Con fecha de 16 de marzo, el Boletín Oficial del Estado publicó la Ley 5/2019 reguladora de los contratos de crédito inmobiliario, también denominada “nueva ley hipotecaria”, aunque su entrada en vigor se retrasa hasta el 16 de junio, dado que su disposición final decimosexta establece tres meses para que los afectados puedan adaptarse a la nueva regulación. No se puede hablar de un nuevo sistema hipotecario, pero sí de un nuevo sistema de información a los consumidores y de una clarificación de derechos y obligaciones de las partes.

Son varios los objetivos perseguidos con la aprobación de esta nueva Ley, pero el objetivo básico era incorporar a nuestro ordenamiento jurídico la Directiva 2014/17/UE, que llega con varios años de retraso. Además, el legislador era consciente de la necesidad de potenciar una seguridad jurídica bastante maltrecha en el mercado hipotecario español. Esa inseguridad se ha manifestado sobre todo en el enorme número de litigios judiciales en tribunales españoles y europeos: cláusulas suelo, swaps, gastos de las hipotecas, etc. Hechos que han masacrado la credibilidad del sistema bancario español frente a sus clientes, y ha puesto el sistema judicial al borde del colapso absoluto. Era imprescindible hacer algo. Por ello el legislador ha previsto normas más claras y previsibles en la valoración de la llamada transparencia material instaurando así un régimen legal definitivo.

No obstante, la Ley 5/2019 apenas modifica la actual Ley Hipotecaria, centrándose sobre todo respecto a los registros de la propiedad y las diferentes modalidades de hipoteca, estableciendo determinadas normas de protección de las personas físicas que sean deudores, fiadores o garantes, de préstamos que estén garantizados mediante hipoteca u otro derecho real de garantía sobre bienes inmuebles de uso residencial o cuya finalidad sea adquirir o conservar derecho de propiedad sobre terrenos o inmuebles construidos o por construir.
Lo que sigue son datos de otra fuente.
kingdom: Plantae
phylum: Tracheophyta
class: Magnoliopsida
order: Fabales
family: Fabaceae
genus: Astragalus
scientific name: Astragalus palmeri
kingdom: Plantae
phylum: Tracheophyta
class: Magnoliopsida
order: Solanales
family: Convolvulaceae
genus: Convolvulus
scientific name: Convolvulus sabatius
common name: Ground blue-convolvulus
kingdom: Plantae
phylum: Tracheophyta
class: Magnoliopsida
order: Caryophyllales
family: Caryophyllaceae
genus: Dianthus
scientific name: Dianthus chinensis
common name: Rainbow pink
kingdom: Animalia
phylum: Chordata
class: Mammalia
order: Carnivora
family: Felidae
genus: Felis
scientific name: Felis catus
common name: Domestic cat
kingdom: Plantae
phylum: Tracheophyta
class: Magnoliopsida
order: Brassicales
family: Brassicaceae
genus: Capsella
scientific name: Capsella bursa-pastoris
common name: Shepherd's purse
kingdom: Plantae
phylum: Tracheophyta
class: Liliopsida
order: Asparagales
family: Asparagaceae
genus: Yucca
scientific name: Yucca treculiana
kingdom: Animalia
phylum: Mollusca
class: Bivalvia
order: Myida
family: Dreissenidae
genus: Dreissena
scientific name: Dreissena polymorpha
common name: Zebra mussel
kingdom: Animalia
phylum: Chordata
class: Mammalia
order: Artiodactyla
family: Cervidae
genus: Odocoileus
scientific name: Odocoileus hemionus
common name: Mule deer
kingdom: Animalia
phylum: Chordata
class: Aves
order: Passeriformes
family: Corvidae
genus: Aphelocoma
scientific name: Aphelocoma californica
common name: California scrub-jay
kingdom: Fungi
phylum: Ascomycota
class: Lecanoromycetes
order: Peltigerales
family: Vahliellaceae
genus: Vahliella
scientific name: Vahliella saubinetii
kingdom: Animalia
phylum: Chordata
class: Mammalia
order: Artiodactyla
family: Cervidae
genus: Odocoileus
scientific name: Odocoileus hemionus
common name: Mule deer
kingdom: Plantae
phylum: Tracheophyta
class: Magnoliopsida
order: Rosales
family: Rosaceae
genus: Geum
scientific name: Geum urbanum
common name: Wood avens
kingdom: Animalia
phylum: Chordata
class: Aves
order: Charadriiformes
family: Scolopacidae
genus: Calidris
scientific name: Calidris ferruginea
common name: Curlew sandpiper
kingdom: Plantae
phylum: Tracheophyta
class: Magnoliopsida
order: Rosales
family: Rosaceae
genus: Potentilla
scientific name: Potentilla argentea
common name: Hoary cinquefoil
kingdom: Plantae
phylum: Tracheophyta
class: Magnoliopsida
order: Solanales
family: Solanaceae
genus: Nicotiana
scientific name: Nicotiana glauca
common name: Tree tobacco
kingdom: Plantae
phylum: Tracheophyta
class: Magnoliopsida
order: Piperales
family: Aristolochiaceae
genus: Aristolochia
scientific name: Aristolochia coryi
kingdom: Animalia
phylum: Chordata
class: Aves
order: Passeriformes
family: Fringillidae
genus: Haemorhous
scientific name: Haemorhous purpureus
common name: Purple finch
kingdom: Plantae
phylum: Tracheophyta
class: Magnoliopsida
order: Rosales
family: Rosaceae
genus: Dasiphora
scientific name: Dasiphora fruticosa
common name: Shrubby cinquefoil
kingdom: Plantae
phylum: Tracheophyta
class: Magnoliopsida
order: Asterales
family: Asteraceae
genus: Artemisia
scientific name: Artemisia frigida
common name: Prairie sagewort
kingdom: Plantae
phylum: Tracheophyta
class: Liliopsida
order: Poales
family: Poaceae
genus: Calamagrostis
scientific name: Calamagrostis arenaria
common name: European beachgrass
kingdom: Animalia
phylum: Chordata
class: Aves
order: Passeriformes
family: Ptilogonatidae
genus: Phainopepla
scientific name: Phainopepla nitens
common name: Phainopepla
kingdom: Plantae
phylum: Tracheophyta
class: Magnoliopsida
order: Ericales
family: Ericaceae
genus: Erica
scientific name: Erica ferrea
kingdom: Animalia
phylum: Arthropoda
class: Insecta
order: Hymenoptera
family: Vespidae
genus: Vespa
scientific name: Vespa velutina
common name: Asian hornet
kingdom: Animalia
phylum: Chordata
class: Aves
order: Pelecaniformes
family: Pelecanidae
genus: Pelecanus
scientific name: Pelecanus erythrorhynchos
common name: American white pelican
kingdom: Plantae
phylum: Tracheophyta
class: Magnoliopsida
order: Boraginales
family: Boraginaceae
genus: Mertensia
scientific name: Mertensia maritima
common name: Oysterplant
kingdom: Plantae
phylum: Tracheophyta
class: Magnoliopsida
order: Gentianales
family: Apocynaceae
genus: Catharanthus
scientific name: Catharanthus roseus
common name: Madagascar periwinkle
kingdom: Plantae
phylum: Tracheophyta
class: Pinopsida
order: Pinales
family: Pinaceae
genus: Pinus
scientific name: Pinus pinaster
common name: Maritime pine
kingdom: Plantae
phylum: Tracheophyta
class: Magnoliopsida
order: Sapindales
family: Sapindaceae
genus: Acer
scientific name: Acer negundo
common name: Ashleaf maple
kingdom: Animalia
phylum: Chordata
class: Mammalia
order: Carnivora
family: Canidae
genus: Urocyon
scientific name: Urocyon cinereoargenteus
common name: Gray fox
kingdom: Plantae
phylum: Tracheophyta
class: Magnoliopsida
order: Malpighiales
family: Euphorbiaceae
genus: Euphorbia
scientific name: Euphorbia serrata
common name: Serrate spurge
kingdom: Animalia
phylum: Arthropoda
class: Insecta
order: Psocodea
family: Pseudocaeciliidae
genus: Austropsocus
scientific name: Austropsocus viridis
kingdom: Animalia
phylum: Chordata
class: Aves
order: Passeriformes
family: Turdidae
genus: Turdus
Más concretamente, las principales novedades que plantean la reforma de la Ley aprobada son:a

Reparto de gastos iniciales. Los gastos relacionados a la hipoteca le corresponderán al Banco (notarías, gestorías, registros y Actos Jurídicos Documentados (AJD)). Únicamente aquellos gastos respecto a la tasación le corresponderán al hipotecado.

  1. Costes por subrogación. El cliente podrá subrogar libremente su hipoteca sin coste alguno. Entre entidades se establecerá un mecanismo de compensación basado en los intereses cobrados y los pendientes de cobro vinculados al coste por los gastos de constitución de la hipoteca.
  2. Cláusulas suelo. Se eliminan las cláusulas suelo y establece una disposición adicional para que la nueva cláusula de vencimiento anticipado no afecte a los embargos actualmente suspendidos y pendientes de resoluciones del Tribunal de Justicia de la Unión Europea.
  3. Comisiones. Por amortización anticipada adelantada, la Ley aprueba bajadas que serán diferentes según se acuerde el tipo de interés.
    a) Interés variable. El cliente tendrá que pagar una comisión máxima de 0,25% del capital reembolsado anticipadamente si amortiza en los tres primeros años de vigencia de la hipoteca, o del 0,15% si lo hace en los primeros cinco años.
    b) Interés fijo. La comisión será del 2% durante los primeros 10 años del préstamo y del 1,5% a partir de ese momento.
  4. Los procedimientos de desahucios únicamente podrán comenzar con el impago de 12 cuotas o el 3% del capital prestado en la primera mitad de la vida del préstamo, o 15 cuotas o el 7% en la segunda mitad del crédito.
  5. Protección al cliente. Se obliga al banco a ofrecer al cliente 10 días para que pueda analizar la información precontractual de los préstamos inmobiliarios antes de firmarlos y deberá ofrecer también una ficha por la que el cliente pueda comparar las condiciones hipotecarias que le ofrece cada entidad. En complemento a este derecho de los clientes a analizar la información con tiempo, también se le añade la obligatoriedad de las partes a visitar al notario con anterioridad a la firma del contrato.

En definitiva, vemos como las reformas que establece la Ley aprobada se centran en añadir medidas encaminadas a proteger al consumidor y en hacer un nuevo reparto de los gastos que acarrea el crédito entre el banco y el cliente.